Narrative Re/Styling: Text and Fashion in Nineteenth-Century Russian Literature and Culture
- Author(s): Lacan, Sanja
- Advisor(s): Frank, Stephen
- Vroon, Ronald W
- et al.
This dissertation examines the symbolic role the fashion system played in the process of modernization of nineteenth-century Russian society, and in the articulation of that process in literary texts of the period. Because of its infinite potential for the creation of new and ambiguous meanings, as well as its formal similarity with literature, which requires constant innovation in order to sustain marketability, writing about fashion offered a rich context for debates about the nature of aesthetics, society, and modernity.

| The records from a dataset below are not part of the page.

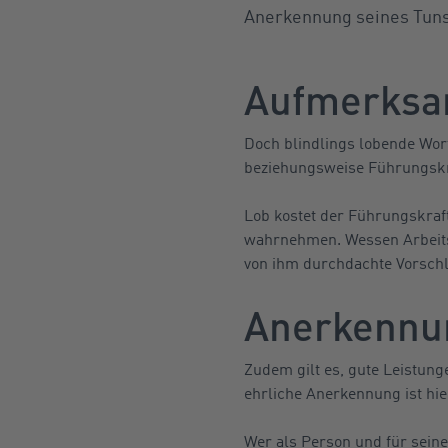
Anerkennung seines Tuns.
Aufmerksam
Doch blindlings lobende Wor
beziehungsweise Führungskra
Lob kostet der Führungskraf
wahrnehmen. Wessen Arbeitsp
von ihm durchdachte Vorsch
Anerkennun
Zudem gilt es, gute Leistung
ehrliche Anerkennung ist hie
Wer als Person und für seine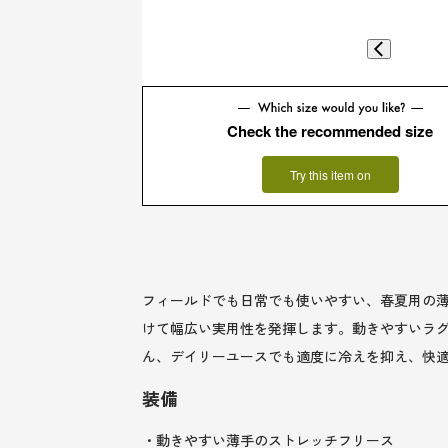
Check the recommended size
Try this item on
フィールドでも日常でも使いやすい、春夏用の薄
けて幅広い実用性を発揮します。動きやすいラ
ん、デイリーユースでも適度に冷えを抑え、快
装備
・動きやすい薄手のストレッチフリース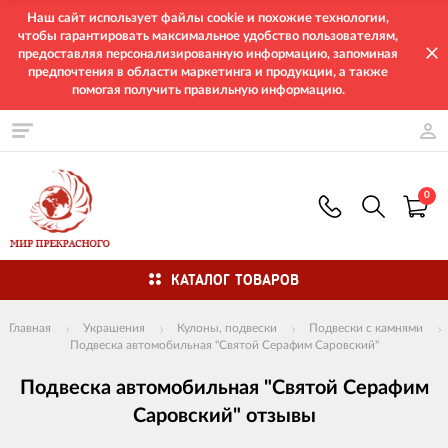
Наш сайт использует файлы cookie и похожие технологии,
чтобы гарантировать максимальное удобство пользователям,
предоставляя персонализированную информацию, запоминая
предпочтения в области маркетинга и продукции, а также
помогая получить правильную информацию.
0
КАТАЛОГ ТОВАРОВ
Главная
Украшения
Кулоны, подвески
Подвески с камнями
Подвеска автомобильная "Святой Серафим Саровский"
Подвеска автомобильная "Святой Серафим
Саровский" отзывы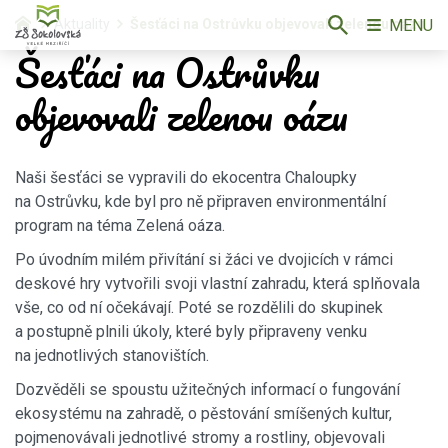
MENU
Aktuality
Šesťáci na Ostrůvku objevovali zelenou oázu
Šesťáci na Ostrůvku
objevovali zelenou oázu
Naši šesťáci se vypravili do ekocentra Chaloupky
na Ostrůvku, kde byl pro ně připraven environmentální
program na téma Zelená oáza.
Po úvodním milém přivítání si žáci ve dvojicích v rámci
deskové hry vytvořili svoji vlastní zahradu, která splňovala
vše, co od ní očekávají. Poté se rozdělili do skupinek
a postupně plnili úkoly, které byly připraveny venku
na jednotlivých stanovištích.
Dozvěděli se spoustu užitečných informací o fungování
ekosystému na zahradě, o pěstování smíšených kultur,
pojmenovávali jednotlivé stromy a rostliny, objevovali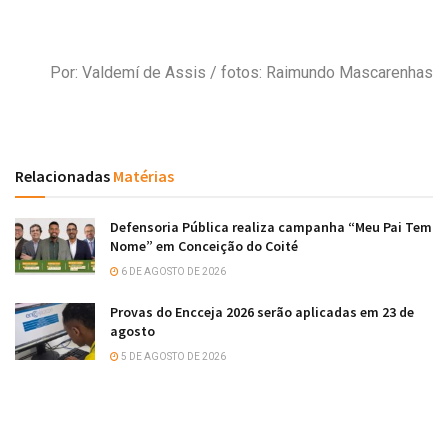
Por: Valdemí de Assis / fotos: Raimundo Mascarenhas
Relacionadas
Matérias
Defensoria Pública realiza campanha “Meu Pai Tem
Nome” em Conceição do Coité
6 DE AGOSTO DE 2026
Provas do Encceja 2026 serão aplicadas em 23 de
agosto
5 DE AGOSTO DE 2026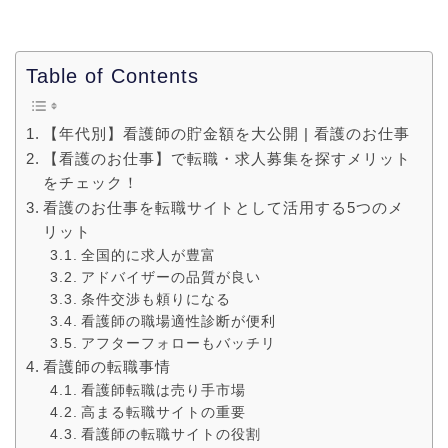
Table of Contents
【年代別】看護師の貯金額を大公開 | 看護のお仕事
【看護のお仕事】で転職・求人募集を探すメリット
をチェック！
看護のお仕事を転職サイトとして活用する5つのメ
リット
全国的に求人が豊富
アドバイザーの品質が良い
条件交渉も頼りになる
看護師の職場適性診断が便利
アフターフォローもバッチリ
看護師の転職事情
看護師転職は売り手市場
高まる転職サイトの重要
看護師の転職サイトの役割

Each chapter focuses on a unique moment in the cultivation of fashion, taste, and consumer habits in the latter half of the nineteenth century, beginning with Nikolai Nekrasov and Ivan Panaev’s commodification of literature in their journalistic and literary texts of the 1840s, through Ivan Goncharov’s narratives of self-fashioning and Nikolai Chernyshevsky’s examination of commerce and ideology mid-century, to Leo Tolstoy’s commodification of the female subject in Anna Karenina during the 1870s, and its subsequent echoes in our contemporary cinematic experience of the novel. Rather than focusing on fashion per se, this dissertation instead examines fashion culture, which involves new social roles, new forms of communication, and ultimately new values and attitudes. My project thus considers the implications of fashion not only for the development of the Russian literary sphere in the nineteenth century, but also for our contemporary cultural processes.